#### Written instruction 1
Write out the entire forum thread on body weight, word for word.

#### Selected excerpt

# Weight - just a number??



## panther13 (Feb 23, 2012)

I am just under 15 stone with relatively low enough body fat. I am 5ft11. Despite what i eat i generally find it impossible to get beyond the 15stone mark.

Now i know plenty of guys who are 16stone plus and do not work out but they are much taller and obviously holding less muscle mass. I would like to be 16 stone just for the sake of saying it.

What weight and height are all you guys? Anyone who is 5ft 11 touching the bigger numbers.. 16/17 stone???


----------



## oldskoolcool (Oct 4, 2009)

I'm 6ft and 16 1/2 stone it dont seem to matter if i eat 2000cals or 6000cals i never go less than 16 and not been any more than 17.4 still trying for 18 at 8% tho maybe a few more yrs.


----------



## Milky (Nov 30, 2008)

Me mate but it is just number, its the mirror that counts.


----------



## eezy1 (Dec 14, 2010)

6`2 n a measly 13.5


----------



## switch (Jan 5, 2011)

#### Data
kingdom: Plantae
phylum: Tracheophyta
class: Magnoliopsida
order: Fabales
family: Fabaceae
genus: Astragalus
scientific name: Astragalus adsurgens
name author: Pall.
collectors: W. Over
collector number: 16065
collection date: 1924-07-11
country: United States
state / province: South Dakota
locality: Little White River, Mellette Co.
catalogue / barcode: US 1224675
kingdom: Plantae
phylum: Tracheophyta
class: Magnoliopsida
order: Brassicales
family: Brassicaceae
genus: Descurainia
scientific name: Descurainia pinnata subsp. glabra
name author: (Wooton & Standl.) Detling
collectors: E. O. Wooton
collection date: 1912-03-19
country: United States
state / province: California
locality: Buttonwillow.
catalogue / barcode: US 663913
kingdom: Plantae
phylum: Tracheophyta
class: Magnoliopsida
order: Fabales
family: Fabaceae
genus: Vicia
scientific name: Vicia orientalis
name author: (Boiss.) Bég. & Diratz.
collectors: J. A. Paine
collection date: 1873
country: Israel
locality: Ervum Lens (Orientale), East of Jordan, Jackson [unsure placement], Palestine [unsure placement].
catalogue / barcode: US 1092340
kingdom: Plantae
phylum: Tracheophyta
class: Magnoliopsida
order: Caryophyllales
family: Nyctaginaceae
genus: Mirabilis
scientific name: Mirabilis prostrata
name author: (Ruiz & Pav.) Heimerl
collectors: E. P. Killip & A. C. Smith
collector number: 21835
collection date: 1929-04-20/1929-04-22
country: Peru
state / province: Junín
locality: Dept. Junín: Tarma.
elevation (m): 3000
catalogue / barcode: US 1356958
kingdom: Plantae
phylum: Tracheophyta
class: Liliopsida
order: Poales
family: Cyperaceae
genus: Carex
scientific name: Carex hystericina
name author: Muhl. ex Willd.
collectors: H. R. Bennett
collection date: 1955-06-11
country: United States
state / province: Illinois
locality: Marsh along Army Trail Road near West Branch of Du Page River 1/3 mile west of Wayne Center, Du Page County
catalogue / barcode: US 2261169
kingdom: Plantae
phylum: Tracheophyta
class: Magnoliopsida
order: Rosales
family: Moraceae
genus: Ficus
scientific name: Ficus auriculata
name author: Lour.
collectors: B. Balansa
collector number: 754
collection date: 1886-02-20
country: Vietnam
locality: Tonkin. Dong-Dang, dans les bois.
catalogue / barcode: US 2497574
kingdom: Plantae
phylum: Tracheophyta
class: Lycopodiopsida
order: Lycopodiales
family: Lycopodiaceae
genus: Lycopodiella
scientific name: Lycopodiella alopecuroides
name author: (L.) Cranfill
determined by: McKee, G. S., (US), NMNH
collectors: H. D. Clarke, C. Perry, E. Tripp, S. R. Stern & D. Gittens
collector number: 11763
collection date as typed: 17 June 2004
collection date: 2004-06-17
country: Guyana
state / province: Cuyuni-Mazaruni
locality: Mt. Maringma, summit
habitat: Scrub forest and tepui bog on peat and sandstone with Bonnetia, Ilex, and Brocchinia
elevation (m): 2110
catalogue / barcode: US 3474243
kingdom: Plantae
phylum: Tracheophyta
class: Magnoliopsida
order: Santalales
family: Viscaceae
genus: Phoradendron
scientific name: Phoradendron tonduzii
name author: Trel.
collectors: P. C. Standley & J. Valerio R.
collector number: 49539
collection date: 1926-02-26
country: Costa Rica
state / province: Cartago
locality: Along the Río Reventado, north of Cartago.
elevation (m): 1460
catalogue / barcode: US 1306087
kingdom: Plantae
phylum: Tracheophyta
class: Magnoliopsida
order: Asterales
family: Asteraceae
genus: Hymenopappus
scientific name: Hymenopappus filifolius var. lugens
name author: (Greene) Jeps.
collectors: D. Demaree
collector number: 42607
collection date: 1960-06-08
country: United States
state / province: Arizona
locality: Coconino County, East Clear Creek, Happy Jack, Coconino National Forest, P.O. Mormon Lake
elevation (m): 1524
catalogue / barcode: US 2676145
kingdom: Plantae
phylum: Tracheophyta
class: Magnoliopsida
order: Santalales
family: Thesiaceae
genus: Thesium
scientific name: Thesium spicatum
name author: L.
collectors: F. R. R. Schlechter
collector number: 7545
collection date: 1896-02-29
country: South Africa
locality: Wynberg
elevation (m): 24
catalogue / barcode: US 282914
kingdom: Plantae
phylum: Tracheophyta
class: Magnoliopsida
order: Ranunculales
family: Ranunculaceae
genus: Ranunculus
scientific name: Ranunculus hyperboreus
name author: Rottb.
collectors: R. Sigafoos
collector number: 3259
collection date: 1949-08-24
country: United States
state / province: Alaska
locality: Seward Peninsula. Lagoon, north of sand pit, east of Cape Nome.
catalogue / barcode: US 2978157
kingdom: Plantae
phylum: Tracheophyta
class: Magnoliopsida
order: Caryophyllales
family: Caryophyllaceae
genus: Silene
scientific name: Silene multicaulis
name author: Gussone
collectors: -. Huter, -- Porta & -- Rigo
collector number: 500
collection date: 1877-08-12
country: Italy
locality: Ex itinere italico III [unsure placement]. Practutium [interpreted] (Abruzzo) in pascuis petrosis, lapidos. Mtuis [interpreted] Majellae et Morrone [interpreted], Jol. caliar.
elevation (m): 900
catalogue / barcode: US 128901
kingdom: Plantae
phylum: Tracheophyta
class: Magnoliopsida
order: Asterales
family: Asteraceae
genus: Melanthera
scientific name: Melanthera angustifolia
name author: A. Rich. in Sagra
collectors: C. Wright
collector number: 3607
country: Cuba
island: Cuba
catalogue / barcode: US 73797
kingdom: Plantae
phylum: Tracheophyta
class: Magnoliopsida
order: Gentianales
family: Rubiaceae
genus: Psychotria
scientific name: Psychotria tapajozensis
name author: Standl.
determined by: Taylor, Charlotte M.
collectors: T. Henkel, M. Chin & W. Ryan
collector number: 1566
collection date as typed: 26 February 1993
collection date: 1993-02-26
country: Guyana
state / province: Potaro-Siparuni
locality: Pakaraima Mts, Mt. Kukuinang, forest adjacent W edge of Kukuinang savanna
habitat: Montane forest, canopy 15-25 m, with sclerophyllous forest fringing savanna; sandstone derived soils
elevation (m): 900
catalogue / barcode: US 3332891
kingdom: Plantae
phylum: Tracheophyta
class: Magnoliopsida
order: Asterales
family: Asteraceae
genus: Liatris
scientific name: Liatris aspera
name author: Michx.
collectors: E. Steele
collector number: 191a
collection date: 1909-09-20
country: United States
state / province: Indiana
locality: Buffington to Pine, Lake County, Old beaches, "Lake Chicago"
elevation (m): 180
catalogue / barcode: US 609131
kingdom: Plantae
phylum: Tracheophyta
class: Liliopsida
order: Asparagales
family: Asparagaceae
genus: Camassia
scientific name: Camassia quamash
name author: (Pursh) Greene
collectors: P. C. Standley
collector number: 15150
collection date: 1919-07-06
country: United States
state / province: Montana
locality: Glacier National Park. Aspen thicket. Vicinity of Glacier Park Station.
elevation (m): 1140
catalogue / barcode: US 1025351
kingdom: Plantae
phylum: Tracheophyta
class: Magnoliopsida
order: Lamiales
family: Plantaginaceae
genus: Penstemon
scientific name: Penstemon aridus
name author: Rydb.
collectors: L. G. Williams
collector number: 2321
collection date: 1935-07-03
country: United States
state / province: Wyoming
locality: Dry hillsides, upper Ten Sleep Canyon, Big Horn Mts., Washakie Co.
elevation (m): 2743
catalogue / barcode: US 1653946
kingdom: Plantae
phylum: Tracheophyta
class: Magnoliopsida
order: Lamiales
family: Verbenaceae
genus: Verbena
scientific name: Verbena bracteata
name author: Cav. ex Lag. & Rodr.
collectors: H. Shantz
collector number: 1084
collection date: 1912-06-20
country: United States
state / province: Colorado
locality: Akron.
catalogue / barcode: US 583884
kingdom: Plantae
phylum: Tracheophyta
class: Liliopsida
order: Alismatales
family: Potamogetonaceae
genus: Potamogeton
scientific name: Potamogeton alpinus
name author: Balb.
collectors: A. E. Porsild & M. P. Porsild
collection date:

#### Written instruction 2
Give again, word for word, only the stretch of the records from the line containing "elevation (m): 180" through the line containing "state / province: Wyoming", including both of those lines.

#### Answer 1
# Weight - just a number??



## panther13 (Feb 23, 2012)

I am just under 15 stone with relatively low enough body fat. I am 5ft11. Despite what i eat i generally find it impossible to get beyond the 15stone mark.

Now i know plenty of guys who are 16stone plus and do not work out but they are much taller and obviously holding less muscle mass. I would like to be 16 stone just for the sake of saying it.

What weight and height are all you guys? Anyone who is 5ft 11 touching the bigger numbers.. 16/17 stone???


----------



## oldskoolcool (Oct 4, 2009)

I'm 6ft and 16 1/2 stone it dont seem to matter if i eat 2000cals or 6000cals i never go less than 16 and not been any more than 17.4 still trying for 18 at 8% tho maybe a few more yrs.


----------



## Milky (Nov 30, 2008)

Me mate but it is just number, its the mirror that counts.


----------



## eezy1 (Dec 14, 2010)

6`2 n a measly 13.5


----------



## switch (Jan 5, 2011)

#### Answer 2
elevation (m): 180
catalogue / barcode: US 609131
kingdom: Plantae
phylum: Tracheophyta
class: Liliopsida
order: Asparagales
family: Asparagaceae
genus: Camassia
scientific name: Camassia quamash
name author: (Pursh) Greene
collectors: P. C. Standley
collector number: 15150
collection date: 1919-07-06
country: United States
state / province: Montana
locality: Glacier National Park. Aspen thicket. Vicinity of Glacier Park Station.
elevation (m): 1140
catalogue / barcode: US 1025351
kingdom: Plantae
phylum: Tracheophyta
class: Magnoliopsida
order: Lamiales
family: Plantaginaceae
genus: Penstemon
scientific name: Penstemon aridus
name author: Rydb.
collectors: L. G. Williams
collector number: 2321
collection date: 1935-07-03
country: United States
state / province: Wyoming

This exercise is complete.